A further $1 billion will go to a “regional and community fund” to shore up industries such as tourism that have been particularly hard hit by the economic fallout from the virus. Like last year’s sports grants, this is likely to become a vote-buying pork-barrel.
In another blow to aged pensioners, those with savings will receive only a marginal reduction in the “deeming” interest rate that the government uses in applying asset and income thresholds. The main rate will fall to 1 percent, still well above the record low official interest rate of 0.25 percent that the Reserve Bank set last week in another bid to revive corporate investment.
Corporate chiefs generally welcomed the package, while demanding that the tax concessions be extended to the largest companies. But bank economists voiced scepticism that the measures would avert a recession.
UBS economist George Tharenou told the Australian Financial Review: “Recession is now our base case, despite an almost 1 per cent of GDP stimulus.”
Citi’s Josh Williamson warned that “merely providing payments to businesses and households is not enough.” He stated: “Recipients need to have the confidence to spend their payments on goods and services, rather than add to precautionary savings or debt repayment.”

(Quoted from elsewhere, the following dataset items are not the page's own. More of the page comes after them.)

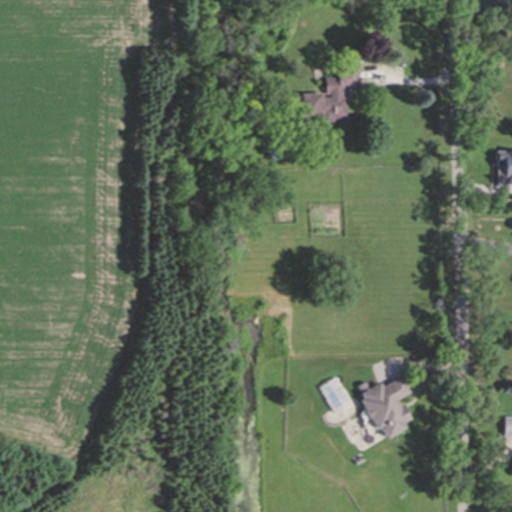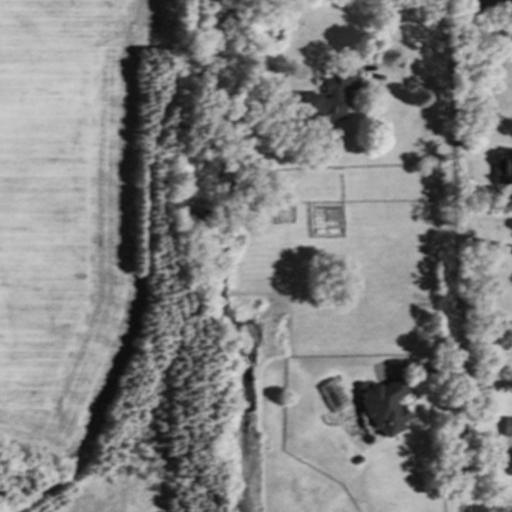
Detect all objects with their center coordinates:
road: (490, 2)
building: (326, 96)
building: (328, 97)
building: (503, 165)
building: (502, 167)
building: (230, 189)
crop: (70, 207)
road: (455, 254)
building: (331, 394)
building: (334, 395)
building: (383, 405)
building: (385, 406)
building: (507, 427)
building: (503, 428)
building: (355, 459)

Even before the package was officially released, the Labor Party had declared its support for the handouts to business. Yesterday morning, Labor leader Anthony Albanese told the Australian Financial Review business summit: “Labor will continue to be constructive and provide expedited support through the Parliament for any reasonable measure that restores confidence, increases economic activity and keeps people in jobs.”
In reality, thousands of workers are being laid off already, and companies will continue slashing jobs, even as they pocket the tax breaks.
Australia’s top business leaders used the same summit to reiterate their demands for “structural changes” to boost investment and drive productivity—that is for a stepped-up offensive against workers’ jobs and conditions, as well as more corporate tax cuts.
The government’s primary aim, backed by Labor, is clear. It is to exploit the virus disaster, like the global breakdown of 2008–09, to accelerate a corporate-driven restructuring of the economy and deepen the assault on the working class.